The second problem, and the main issue, is that there was an enhancement made with SQL Server 2022 which allowed for more than one TCP/IP connection for Distributed Availability Groups. Please understand that this is a great feature and should be utilized as it will work in other scenarios, offering a performance increase, just not ones where FileStream is used. This allows for multiple paths for the Log and FileStream information to take, which is where the out of order issue can occur if there are any delays in TCP transmission either resulting from lack of CPU/Memory or on the wire. This effectively allows double the bandwidth to be used with Distributed AGs which can be helpful especially in high latency setups, however it will, currently as of CU7, break any databases that are using FileStream (again, depending on timing).

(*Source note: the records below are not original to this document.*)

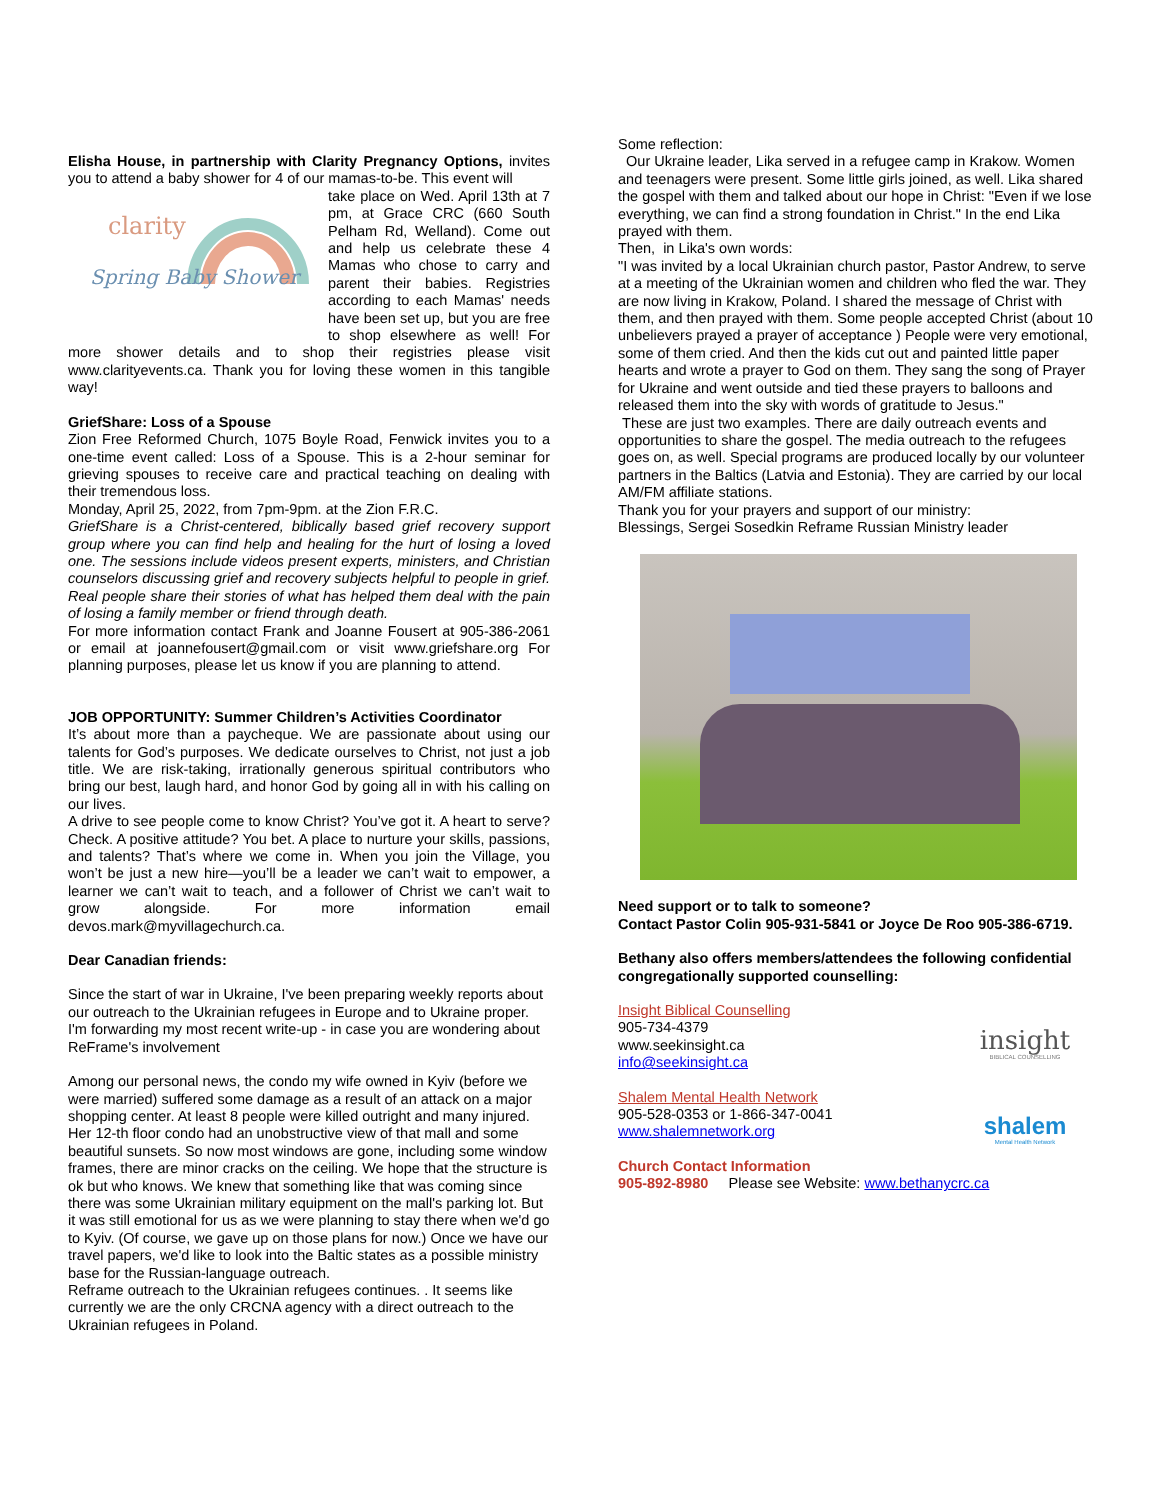Elisha House, in partnership with Clarity Pregnancy Options, invites you to attend a baby shower for 4 of our mamas-to-be. This event will
clarity
Spring Baby Shower
take place on Wed. April 13th at 7 pm, at Grace CRC (660 South Pelham Rd, Welland). Come out and help us celebrate these 4 Mamas who chose to carry and parent their babies. Registries according to each Mamas' needs have been set up, but you are free to shop elsewhere as well! For more shower details and to shop their registries please visit www.clarityevents.ca. Thank you for loving these women in this tangible way!
GriefShare: Loss of a Spouse
Zion Free Reformed Church, 1075 Boyle Road, Fenwick invites you to a one-time event called: Loss of a Spouse. This is a 2-hour seminar for grieving spouses to receive care and practical teaching on dealing with their tremendous loss.
Monday, April 25, 2022, from 7pm-9pm. at the Zion F.R.C.
GriefShare is a Christ-centered, biblically based grief recovery support group where you can find help and healing for the hurt of losing a loved one. The sessions include videos present experts, ministers, and Christian counselors discussing grief and recovery subjects helpful to people in grief. Real people share their stories of what has helped them deal with the pain of losing a family member or friend through death.
For more information contact Frank and Joanne Fousert at 905-386-2061 or email at joannefousert@gmail.com or visit www.griefshare.org For planning purposes, please let us know if you are planning to attend.
JOB OPPORTUNITY: Summer Children’s Activities Coordinator
It’s about more than a paycheque. We are passionate about using our talents for God’s purposes. We dedicate ourselves to Christ, not just a job title. We are risk-taking, irrationally generous spiritual contributors who bring our best, laugh hard, and honor God by going all in with his calling on our lives.
A drive to see people come to know Christ? You’ve got it. A heart to serve? Check. A positive attitude? You bet. A place to nurture your skills, passions, and talents? That’s where we come in. When you join the Village, you won’t be just a new hire—you’ll be a leader we can’t wait to empower, a learner we can’t wait to teach, and a follower of Christ we can’t wait to grow alongside. For more information email devos.mark@myvillagechurch.ca.
Dear Canadian friends:
Since the start of war in Ukraine, I've been preparing weekly reports about our outreach to the Ukrainian refugees in Europe and to Ukraine proper. I'm forwarding my most recent write-up - in case you are wondering about ReFrame's involvement
Among our personal news, the condo my wife owned in Kyiv (before we were married) suffered some damage as a result of an attack on a major shopping center. At least 8 people were killed outright and many injured. Her 12-th floor condo had an unobstructive view of that mall and some beautiful sunsets. So now most windows are gone, including some window frames, there are minor cracks on the ceiling. We hope that the structure is ok but who knows. We knew that something like that was coming since there was some Ukrainian military equipment on the mall's parking lot. But it was still emotional for us as we were planning to stay there when we'd go to Kyiv. (Of course, we gave up on those plans for now.) Once we have our travel papers, we'd like to look into the Baltic states as a possible ministry base for the Russian-language outreach.
Reframe outreach to the Ukrainian refugees continues. . It seems like currently we are the only CRCNA agency with a direct outreach to the Ukrainian refugees in Poland.
Some reflection:
Our Ukraine leader, Lika served in a refugee camp in Krakow. Women and teenagers were present. Some little girls joined, as well. Lika shared the gospel with them and talked about our hope in Christ: "Even if we lose everything, we can find a strong foundation in Christ." In the end Lika prayed with them.
Then, in Lika's own words:
"I was invited by a local Ukrainian church pastor, Pastor Andrew, to serve at a meeting of the Ukrainian women and children who fled the war. They are now living in Krakow, Poland. I shared the message of Christ with them, and then prayed with them. Some people accepted Christ (about 10 unbelievers prayed a prayer of acceptance ) People were very emotional, some of them cried. And then the kids cut out and painted little paper hearts and wrote a prayer to God on them. They sang the song of Prayer for Ukraine and went outside and tied these prayers to balloons and released them into the sky with words of gratitude to Jesus."
These are just two examples. There are daily outreach events and opportunities to share the gospel. The media outreach to the refugees goes on, as well. Special programs are produced locally by our volunteer partners in the Baltics (Latvia and Estonia). They are carried by our local AM/FM affiliate stations.
Thank you for your prayers and support of our ministry:
Blessings, Sergei Sosedkin Reframe Russian Ministry leader
Need support or to talk to someone?
Contact Pastor Colin 905-931-5841 or Joyce De Roo 905-386-6719.
Bethany also offers members/attendees the following confidential congregationally supported counselling:
insight
BIBLICAL COUNSELLING
shalem
Mental Health Network
Insight Biblical Counselling
905-734-4379
www.seekinsight.ca
info@seekinsight.ca
Shalem Mental Health Network
905-528-0353 or 1-866-347-0041
www.shalemnetwork.org
Church Contact Information
905-892-8980 Please see Website: www.bethanycrc.ca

What to do? Normally when new features come out, there is a chance that not every single edge case, test case, and scenario is thought about or tested… I mean that’s kind of how life works, there’s never been drug, toy, vehicle, etc., recalls for issues not found during development, right? This is why there is generally a trace flag or feature switch that is put in to revert the new functionality, which in this case happens to be via trace flag 5597. If you’re finding yourself in this situation, apply this trace flag to any replica that could be a global primary or forwarder as a startup trace flag. After adding it to the startup trace flag list, you’ll need to restart the SQL Server instance. This will revert to the previous behavior of a single TCP/IP stream between the global primary and the forwarder, which will remove the chance for the timing issue to occur.

Closing Thoughts

Having multiple connection in this case is overall a good thing and I don’t see a reason not to use it nor do I see any major reasons not to upgrade to SQL Server 2022. The problem was very interesting and did take a large amount of time to investigate and troubleshoot, which is what I feel most people seems to forget about. In a world where things are expected to be completed within minutes or hours, taking days or weeks of heads down hard investigation seems like a thing of the past. Troubleshooting and deep investigations seem to be relics of the past and quality skills are being lost. Take the time to learn and grow, it’ll only help you in your future.